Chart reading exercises
>>>>>
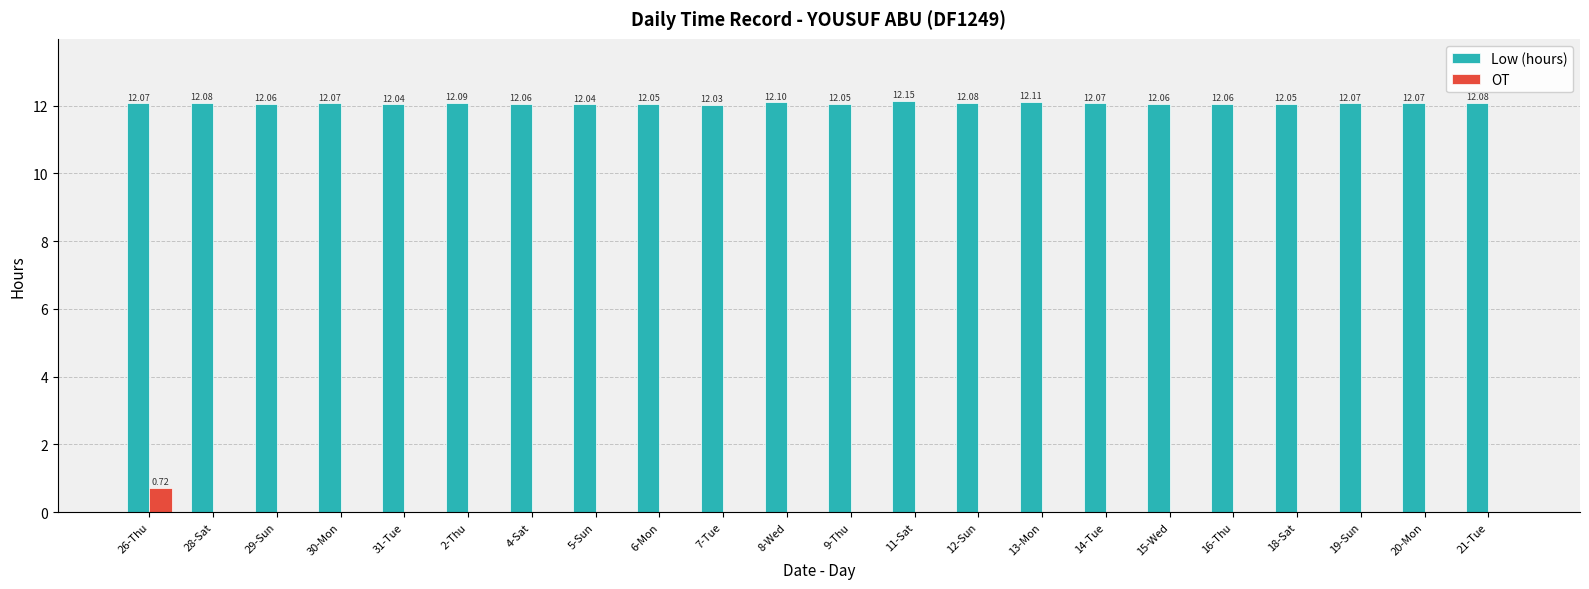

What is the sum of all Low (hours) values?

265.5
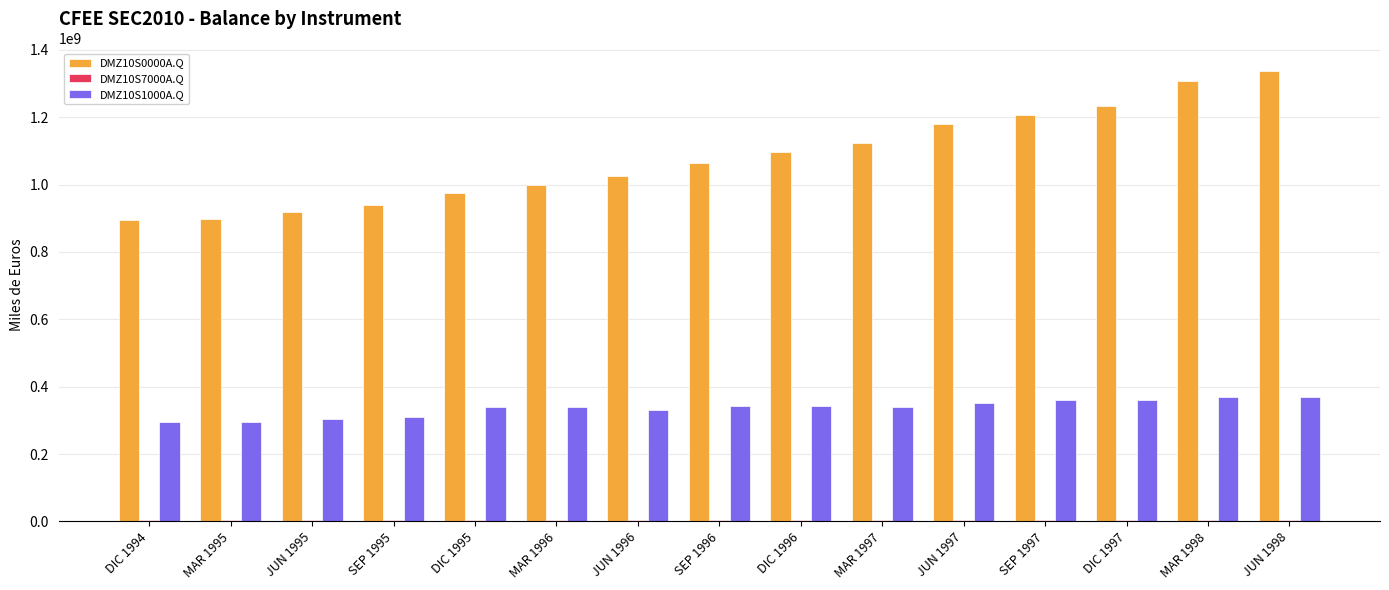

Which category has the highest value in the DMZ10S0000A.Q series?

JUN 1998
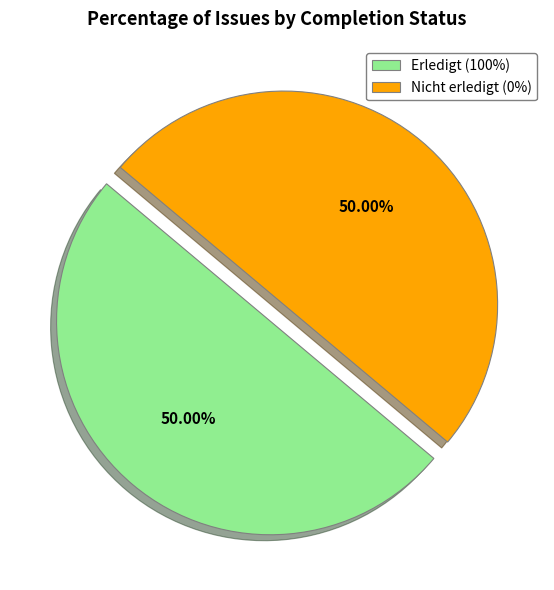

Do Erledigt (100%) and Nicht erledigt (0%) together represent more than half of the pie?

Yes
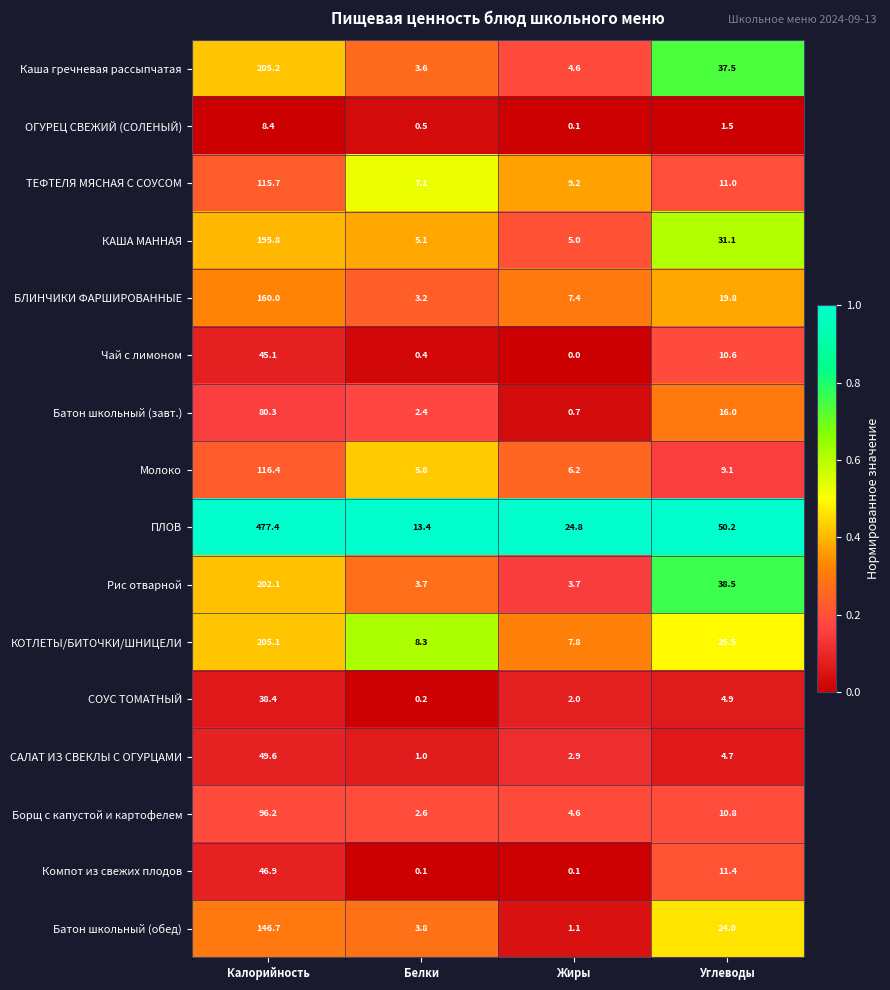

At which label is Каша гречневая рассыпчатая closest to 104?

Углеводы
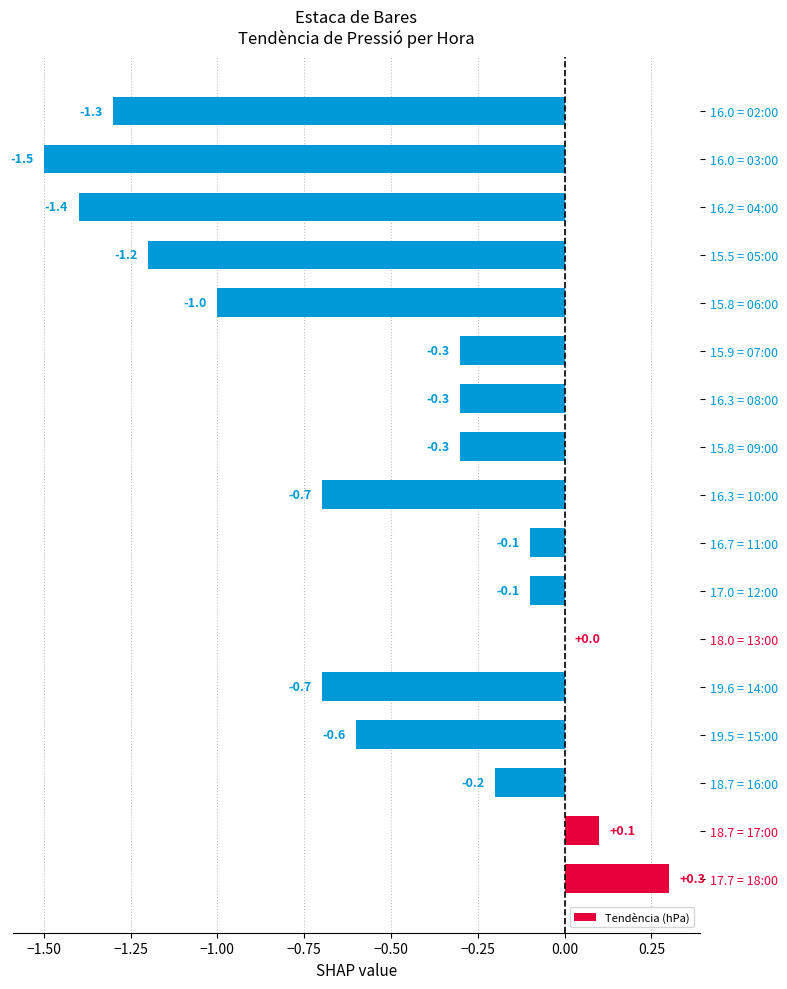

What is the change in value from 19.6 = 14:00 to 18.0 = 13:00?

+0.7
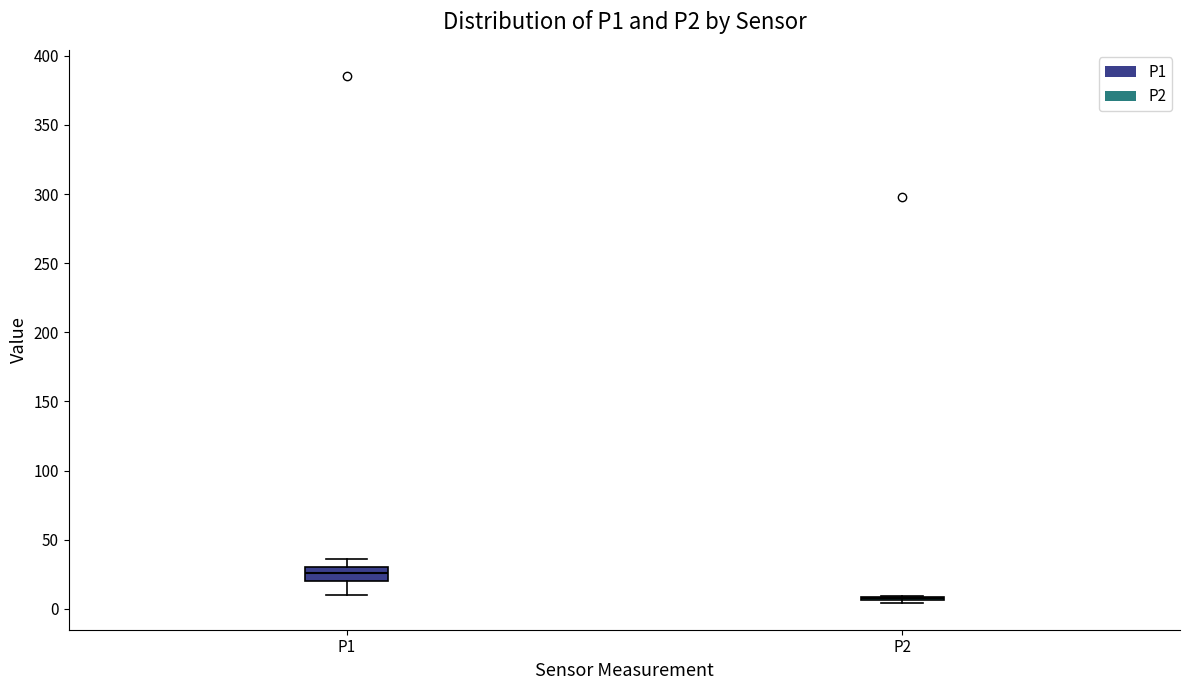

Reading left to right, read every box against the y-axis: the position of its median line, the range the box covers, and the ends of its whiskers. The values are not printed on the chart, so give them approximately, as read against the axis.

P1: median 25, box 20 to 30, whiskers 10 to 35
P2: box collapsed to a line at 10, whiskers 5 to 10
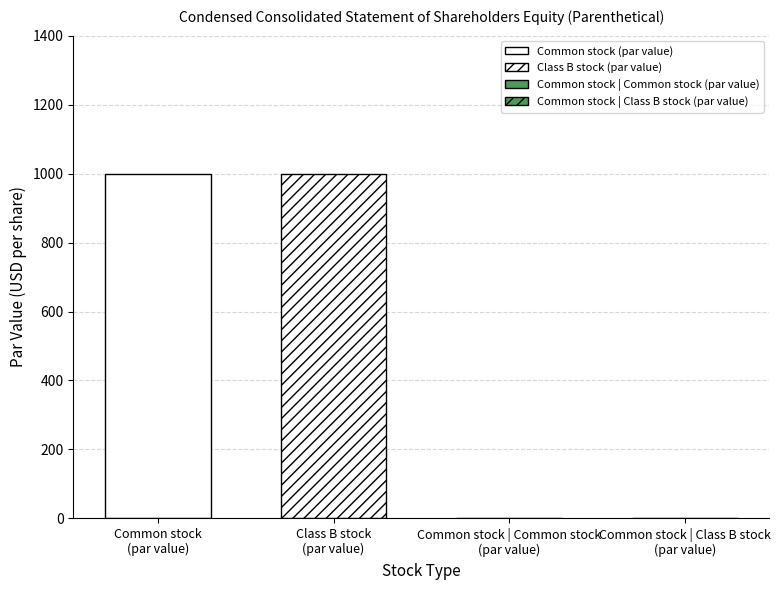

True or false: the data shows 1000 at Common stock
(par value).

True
<<<<<
- PROBLEM STATEMENT -
Retype all of the lines above word for word, leaving out the pictures.

- ANSWER TO THIS TASK -
What is the sum of all Low (hours) values?

265.5

Which category has the highest value in the DMZ10S0000A.Q series?

JUN 1998

Do Erledigt (100%) and Nicht erledigt (0%) together represent more than half of the pie?

Yes

At which label is Каша гречневая рассыпчатая closest to 104?

Углеводы

What is the change in value from 19.6 = 14:00 to 18.0 = 13:00?

+0.7

Reading left to right, read every box against the y-axis: the position of its median line, the range the box covers, and the ends of its whiskers. The values are not printed on the chart, so give them approximately, as read against the axis.

P1: median 25, box 20 to 30, whiskers 10 to 35
P2: box collapsed to a line at 10, whiskers 5 to 10

True or false: the data shows 1000 at Common stock
(par value).

True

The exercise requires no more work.